--- Directive ---
Please retype the data below line for line and leave out every picture.

--- Information supplied ---
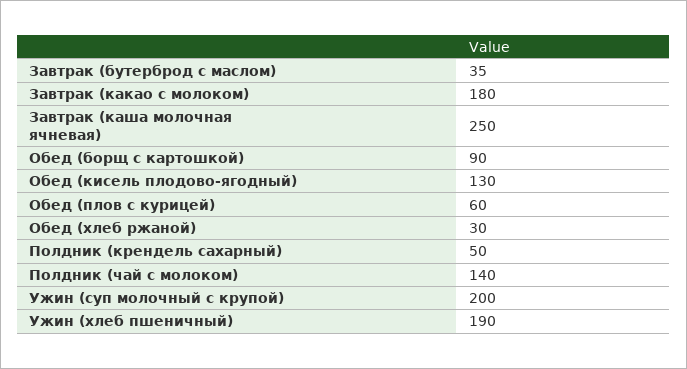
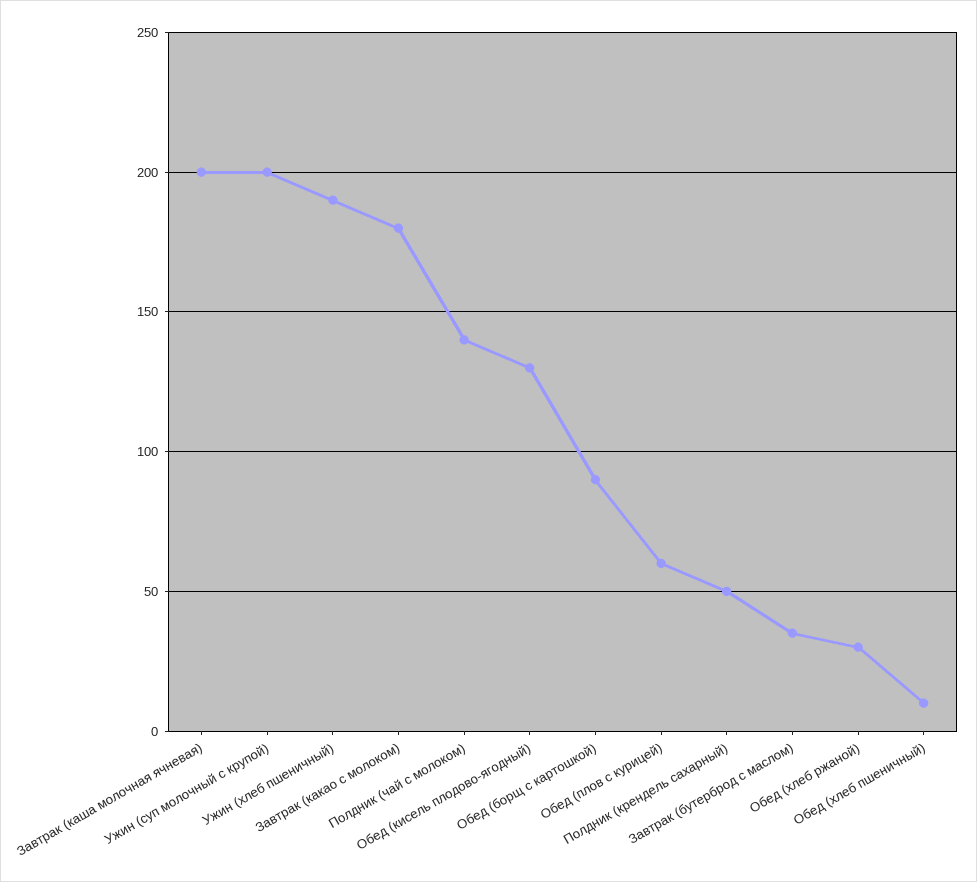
  {
    "Завтрак (бутерброд с маслом)": 35,
    "Завтрак (какао с молоком)": 180,
-   "Завтрак (каша молочная ячневая)": 250,
+   "Завтрак (каша молочная ячневая)": 200,
    "Обед (борщ с картошкой)": 90,
    "Обед (кисель плодово-ягодный)": 130,
    "Обед (плов с курицей)": 60,
    "Обед (хлеб ржаной)": 30,
    "Полдник (крендель сахарный)": 50,
    "Полдник (чай с молоком)": 140,
    "Ужин (суп молочный с крупой)": 200,
-   "Ужин (хлеб пшеничный)": 190
+   "Ужин (хлеб пшеничный)": 190,
+   "Обед (хлеб пшеничный)": 10
  }

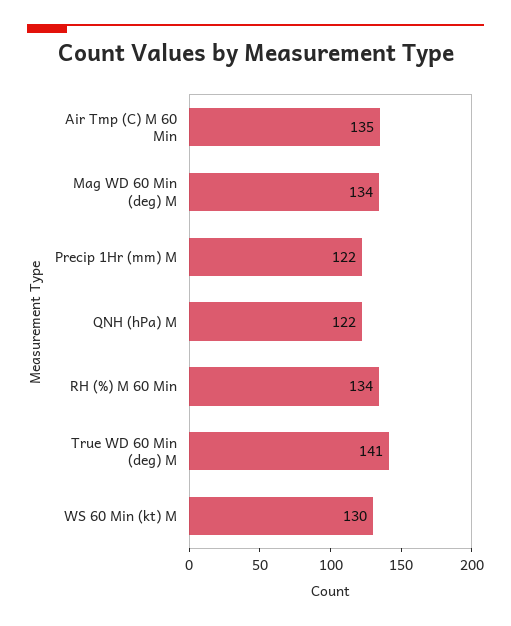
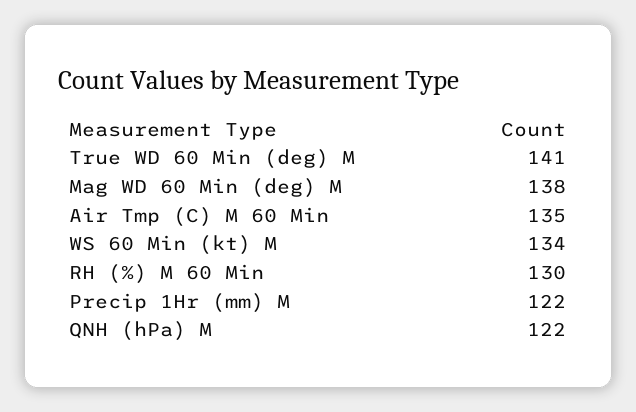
  {
    "Air Tmp (C) M 60 Min": 135,
-   "Mag WD 60 Min (deg) M": 134,
+   "Mag WD 60 Min (deg) M": 138,
    "Precip 1Hr (mm) M": 122,
    "QNH (hPa) M": 122,
-   "RH (%) M 60 Min": 134,
+   "RH (%) M 60 Min": 130,
    "True WD 60 Min (deg) M": 141,
-   "WS 60 Min (kt) M": 130
+   "WS 60 Min (kt) M": 134
  }

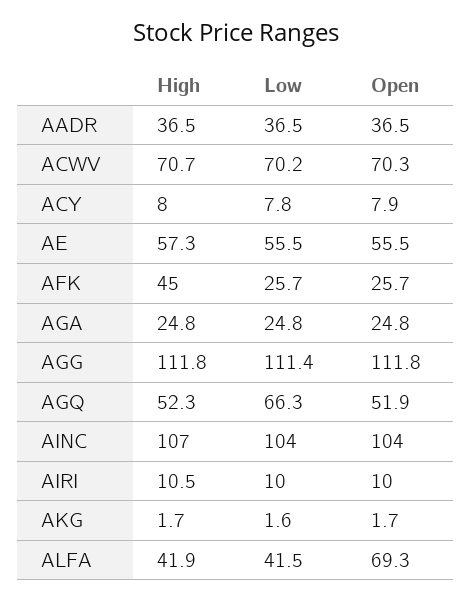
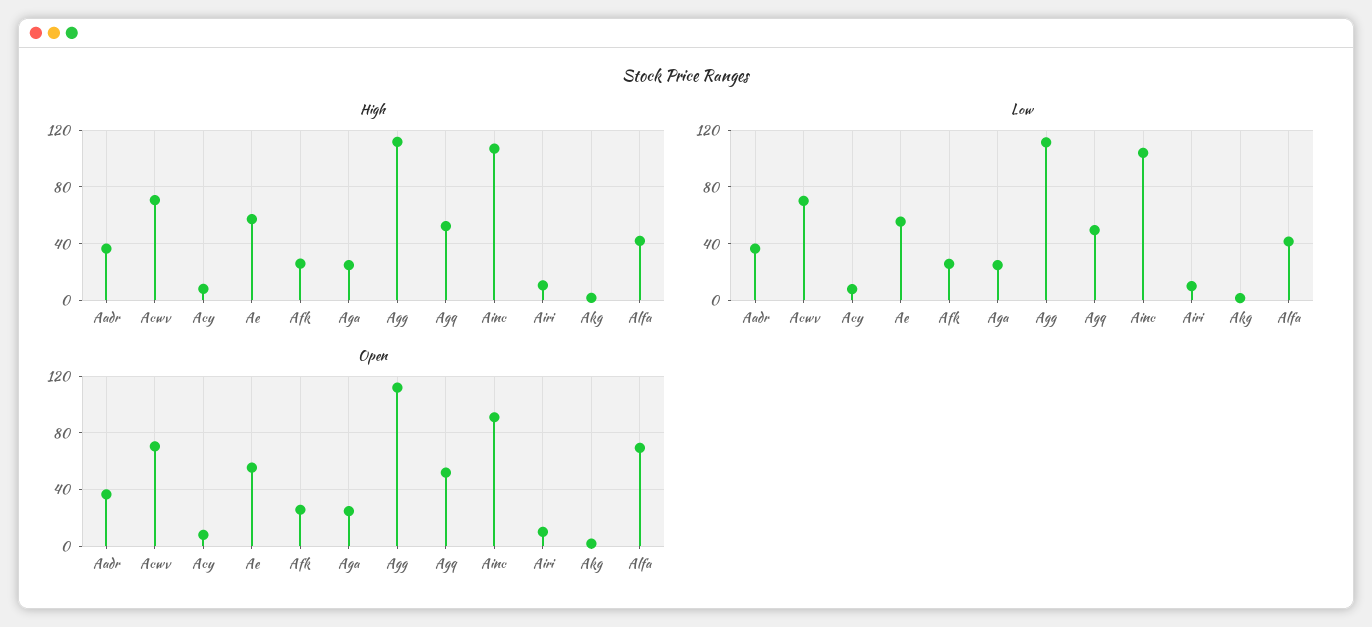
  {
    "High": {
      "AADR": 36.5,
      "ACWV": 70.7,
      "ACY": 8,
      "AE": 57.3,
-     "AFK": 45,
+     "AFK": 25,
      "AGA": 24.8,
      "AGG": 111.8,
      "AGQ": 52.3,
      "AINC": 107,
      "AIRI": 10.5,
      "AKG": 1.7,
      "ALFA": 41.9
    },
    "Low": {
      "AADR": 36.5,
      "ACWV": 70.2,
      "ACY": 7.8,
      "AE": 55.5,
      "AFK": 25.7,
      "AGA": 24.8,
      "AGG": 111.4,
-     "AGQ": 66.3,
+     "AGQ": 50,
      "AINC": 104,
      "AIRI": 10,
      "AKG": 1.6,
      "ALFA": 41.5
    },
    "Open": {
      "AADR": 36.5,
      "ACWV": 70.3,
      "ACY": 7.9,
      "AE": 55.5,
      "AFK": 25.7,
      "AGA": 24.8,
      "AGG": 111.8,
      "AGQ": 51.9,
-     "AINC": 104,
+     "AINC": 90,
      "AIRI": 10,
      "AKG": 1.7,
      "ALFA": 69.3
    }
  }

--- Finished exercise ---
  {
    "Завтрак (бутерброд с маслом)": 35,
    "Завтрак (какао с молоком)": 180,
-   "Завтрак (каша молочная ячневая)": 250,
+   "Завтрак (каша молочная ячневая)": 200,
    "Обед (борщ с картошкой)": 90,
    "Обед (кисель плодово-ягодный)": 130,
    "Обед (плов с курицей)": 60,
    "Обед (хлеб ржаной)": 30,
    "Полдник (крендель сахарный)": 50,
    "Полдник (чай с молоком)": 140,
    "Ужин (суп молочный с крупой)": 200,
-   "Ужин (хлеб пшеничный)": 190
+   "Ужин (хлеб пшеничный)": 190,
+   "Обед (хлеб пшеничный)": 10
  }

  {
    "Air Tmp (C) M 60 Min": 135,
-   "Mag WD 60 Min (deg) M": 134,
+   "Mag WD 60 Min (deg) M": 138,
    "Precip 1Hr (mm) M": 122,
    "QNH (hPa) M": 122,
-   "RH (%) M 60 Min": 134,
+   "RH (%) M 60 Min": 130,
    "True WD 60 Min (deg) M": 141,
-   "WS 60 Min (kt) M": 130
+   "WS 60 Min (kt) M": 134
  }

  {
    "High": {
      "AADR": 36.5,
      "ACWV": 70.7,
      "ACY": 8,
      "AE": 57.3,
-     "AFK": 45,
+     "AFK": 25,
      "AGA": 24.8,
      "AGG": 111.8,
      "AGQ": 52.3,
      "AINC": 107,
      "AIRI": 10.5,
      "AKG": 1.7,
      "ALFA": 41.9
    },
    "Low": {
      "AADR": 36.5,
      "ACWV": 70.2,
      "ACY": 7.8,
      "AE": 55.5,
      "AFK": 25.7,
      "AGA": 24.8,
      "AGG": 111.4,
-     "AGQ": 66.3,
+     "AGQ": 50,
      "AINC": 104,
      "AIRI": 10,
      "AKG": 1.6,
      "ALFA": 41.5
    },
    "Open": {
      "AADR": 36.5,
      "ACWV": 70.3,
      "ACY": 7.9,
      "AE": 55.5,
      "AFK": 25.7,
      "AGA": 24.8,
      "AGG": 111.8,
      "AGQ": 51.9,
-     "AINC": 104,
+     "AINC": 90,
      "AIRI": 10,
      "AKG": 1.7,
      "ALFA": 69.3
    }
  }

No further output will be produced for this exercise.